*** DATA RECORDS ***
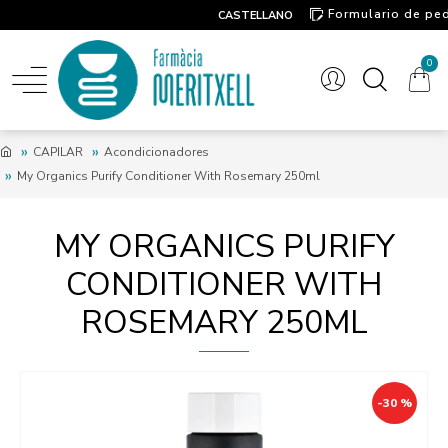
Formulario de pe
CASTELLANO
Contacto
0
CAPILAR
Acondicionadores
My Organics Purify Conditioner With Rosemary 250ml
MY ORGANICS PURIFY
CONDITIONER WITH
ROSEMARY 250ML
-30 %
*** End of DATA RECORDS ***
Copy out, line for line and without any change, the text read from every one of the entries above. Leave the pictures out of your copy.

*TASK ANSWER*
Formulario de pe
CASTELLANO
Contacto
0
CAPILAR
Acondicionadores
My Organics Purify Conditioner With Rosemary 250ml
MY ORGANICS PURIFY
CONDITIONER WITH
ROSEMARY 250ML
-30 %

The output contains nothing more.